=== Goal ===
Reproduce, word for word, every line given for each of the records below.

=== Dataset excerpts ===
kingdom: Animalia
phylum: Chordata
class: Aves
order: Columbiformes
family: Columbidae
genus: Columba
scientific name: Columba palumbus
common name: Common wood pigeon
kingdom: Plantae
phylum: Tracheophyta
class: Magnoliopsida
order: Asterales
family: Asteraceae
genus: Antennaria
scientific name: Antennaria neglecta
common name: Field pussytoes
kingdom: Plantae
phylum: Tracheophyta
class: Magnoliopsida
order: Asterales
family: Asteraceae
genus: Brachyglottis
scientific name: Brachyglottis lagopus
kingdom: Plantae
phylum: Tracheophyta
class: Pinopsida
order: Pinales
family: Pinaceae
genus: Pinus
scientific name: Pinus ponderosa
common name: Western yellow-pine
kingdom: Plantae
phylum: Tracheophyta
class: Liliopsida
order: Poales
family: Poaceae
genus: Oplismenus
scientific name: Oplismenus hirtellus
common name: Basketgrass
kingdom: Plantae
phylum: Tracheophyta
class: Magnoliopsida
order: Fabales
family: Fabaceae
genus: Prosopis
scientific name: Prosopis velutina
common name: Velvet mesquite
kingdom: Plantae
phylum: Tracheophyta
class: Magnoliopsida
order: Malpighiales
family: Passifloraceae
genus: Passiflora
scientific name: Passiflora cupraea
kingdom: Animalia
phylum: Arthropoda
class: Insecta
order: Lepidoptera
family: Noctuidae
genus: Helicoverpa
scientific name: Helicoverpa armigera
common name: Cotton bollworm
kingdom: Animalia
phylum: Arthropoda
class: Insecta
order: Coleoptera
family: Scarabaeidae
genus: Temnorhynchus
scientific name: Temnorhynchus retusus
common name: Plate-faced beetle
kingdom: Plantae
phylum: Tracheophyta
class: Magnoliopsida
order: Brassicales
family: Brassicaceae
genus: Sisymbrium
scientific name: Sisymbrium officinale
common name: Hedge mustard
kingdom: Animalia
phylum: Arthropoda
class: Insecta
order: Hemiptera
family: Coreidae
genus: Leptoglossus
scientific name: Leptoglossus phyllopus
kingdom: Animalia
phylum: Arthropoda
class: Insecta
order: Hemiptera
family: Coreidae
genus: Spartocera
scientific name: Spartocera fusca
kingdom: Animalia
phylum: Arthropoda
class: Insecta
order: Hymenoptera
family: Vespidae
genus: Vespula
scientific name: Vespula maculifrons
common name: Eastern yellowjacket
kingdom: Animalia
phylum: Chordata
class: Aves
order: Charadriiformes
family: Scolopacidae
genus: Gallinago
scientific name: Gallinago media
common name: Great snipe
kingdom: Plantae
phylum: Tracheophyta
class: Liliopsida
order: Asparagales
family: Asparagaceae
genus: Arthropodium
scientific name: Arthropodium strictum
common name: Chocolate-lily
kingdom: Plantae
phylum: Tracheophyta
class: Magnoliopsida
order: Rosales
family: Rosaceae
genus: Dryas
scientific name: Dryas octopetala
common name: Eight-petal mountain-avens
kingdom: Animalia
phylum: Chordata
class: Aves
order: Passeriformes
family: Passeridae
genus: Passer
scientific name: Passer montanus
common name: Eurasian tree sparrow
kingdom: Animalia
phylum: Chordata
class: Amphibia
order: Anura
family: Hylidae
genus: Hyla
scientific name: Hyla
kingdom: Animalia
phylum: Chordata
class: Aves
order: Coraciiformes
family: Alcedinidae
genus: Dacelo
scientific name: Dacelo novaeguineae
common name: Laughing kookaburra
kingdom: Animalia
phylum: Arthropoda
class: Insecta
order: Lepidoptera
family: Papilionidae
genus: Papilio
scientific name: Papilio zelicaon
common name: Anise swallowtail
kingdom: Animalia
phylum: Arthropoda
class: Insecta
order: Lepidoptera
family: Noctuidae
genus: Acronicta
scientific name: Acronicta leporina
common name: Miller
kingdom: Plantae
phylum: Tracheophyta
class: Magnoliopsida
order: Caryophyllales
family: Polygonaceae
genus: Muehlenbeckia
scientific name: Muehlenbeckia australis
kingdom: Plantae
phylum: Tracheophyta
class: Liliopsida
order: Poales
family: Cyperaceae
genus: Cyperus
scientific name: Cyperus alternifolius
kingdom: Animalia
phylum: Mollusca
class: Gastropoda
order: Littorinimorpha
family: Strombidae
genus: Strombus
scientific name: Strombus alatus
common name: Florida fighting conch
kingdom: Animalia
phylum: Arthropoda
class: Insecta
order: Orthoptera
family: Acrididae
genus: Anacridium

=== Solution for this task ===
kingdom: Animalia
phylum: Chordata
class: Aves
order: Columbiformes
family: Columbidae
genus: Columba
scientific name: Columba palumbus
common name: Common wood pigeon
kingdom: Plantae
phylum: Tracheophyta
class: Magnoliopsida
order: Asterales
family: Asteraceae
genus: Antennaria
scientific name: Antennaria neglecta
common name: Field pussytoes
kingdom: Plantae
phylum: Tracheophyta
class: Magnoliopsida
order: Asterales
family: Asteraceae
genus: Brachyglottis
scientific name: Brachyglottis lagopus
kingdom: Plantae
phylum: Tracheophyta
class: Pinopsida
order: Pinales
family: Pinaceae
genus: Pinus
scientific name: Pinus ponderosa
common name: Western yellow-pine
kingdom: Plantae
phylum: Tracheophyta
class: Liliopsida
order: Poales
family: Poaceae
genus: Oplismenus
scientific name: Oplismenus hirtellus
common name: Basketgrass
kingdom: Plantae
phylum: Tracheophyta
class: Magnoliopsida
order: Fabales
family: Fabaceae
genus: Prosopis
scientific name: Prosopis velutina
common name: Velvet mesquite
kingdom: Plantae
phylum: Tracheophyta
class: Magnoliopsida
order: Malpighiales
family: Passifloraceae
genus: Passiflora
scientific name: Passiflora cupraea
kingdom: Animalia
phylum: Arthropoda
class: Insecta
order: Lepidoptera
family: Noctuidae
genus: Helicoverpa
scientific name: Helicoverpa armigera
common name: Cotton bollworm
kingdom: Animalia
phylum: Arthropoda
class: Insecta
order: Coleoptera
family: Scarabaeidae
genus: Temnorhynchus
scientific name: Temnorhynchus retusus
common name: Plate-faced beetle
kingdom: Plantae
phylum: Tracheophyta
class: Magnoliopsida
order: Brassicales
family: Brassicaceae
genus: Sisymbrium
scientific name: Sisymbrium officinale
common name: Hedge mustard
kingdom: Animalia
phylum: Arthropoda
class: Insecta
order: Hemiptera
family: Coreidae
genus: Leptoglossus
scientific name: Leptoglossus phyllopus
kingdom: Animalia
phylum: Arthropoda
class: Insecta
order: Hemiptera
family: Coreidae
genus: Spartocera
scientific name: Spartocera fusca
kingdom: Animalia
phylum: Arthropoda
class: Insecta
order: Hymenoptera
family: Vespidae
genus: Vespula
scientific name: Vespula maculifrons
common name: Eastern yellowjacket
kingdom: Animalia
phylum: Chordata
class: Aves
order: Charadriiformes
family: Scolopacidae
genus: Gallinago
scientific name: Gallinago media
common name: Great snipe
kingdom: Plantae
phylum: Tracheophyta
class: Liliopsida
order: Asparagales
family: Asparagaceae
genus: Arthropodium
scientific name: Arthropodium strictum
common name: Chocolate-lily
kingdom: Plantae
phylum: Tracheophyta
class: Magnoliopsida
order: Rosales
family: Rosaceae
genus: Dryas
scientific name: Dryas octopetala
common name: Eight-petal mountain-avens
kingdom: Animalia
phylum: Chordata
class: Aves
order: Passeriformes
family: Passeridae
genus: Passer
scientific name: Passer montanus
common name: Eurasian tree sparrow
kingdom: Animalia
phylum: Chordata
class: Amphibia
order: Anura
family: Hylidae
genus: Hyla
scientific name: Hyla
kingdom: Animalia
phylum: Chordata
class: Aves
order: Coraciiformes
family: Alcedinidae
genus: Dacelo
scientific name: Dacelo novaeguineae
common name: Laughing kookaburra
kingdom: Animalia
phylum: Arthropoda
class: Insecta
order: Lepidoptera
family: Papilionidae
genus: Papilio
scientific name: Papilio zelicaon
common name: Anise swallowtail
kingdom: Animalia
phylum: Arthropoda
class: Insecta
order: Lepidoptera
family: Noctuidae
genus: Acronicta
scientific name: Acronicta leporina
common name: Miller
kingdom: Plantae
phylum: Tracheophyta
class: Magnoliopsida
order: Caryophyllales
family: Polygonaceae
genus: Muehlenbeckia
scientific name: Muehlenbeckia australis
kingdom: Plantae
phylum: Tracheophyta
class: Liliopsida
order: Poales
family: Cyperaceae
genus: Cyperus
scientific name: Cyperus alternifolius
kingdom: Animalia
phylum: Mollusca
class: Gastropoda
order: Littorinimorpha
family: Strombidae
genus: Strombus
scientific name: Strombus alatus
common name: Florida fighting conch
kingdom: Animalia
phylum: Arthropoda
class: Insecta
order: Orthoptera
family: Acrididae
genus: Anacridium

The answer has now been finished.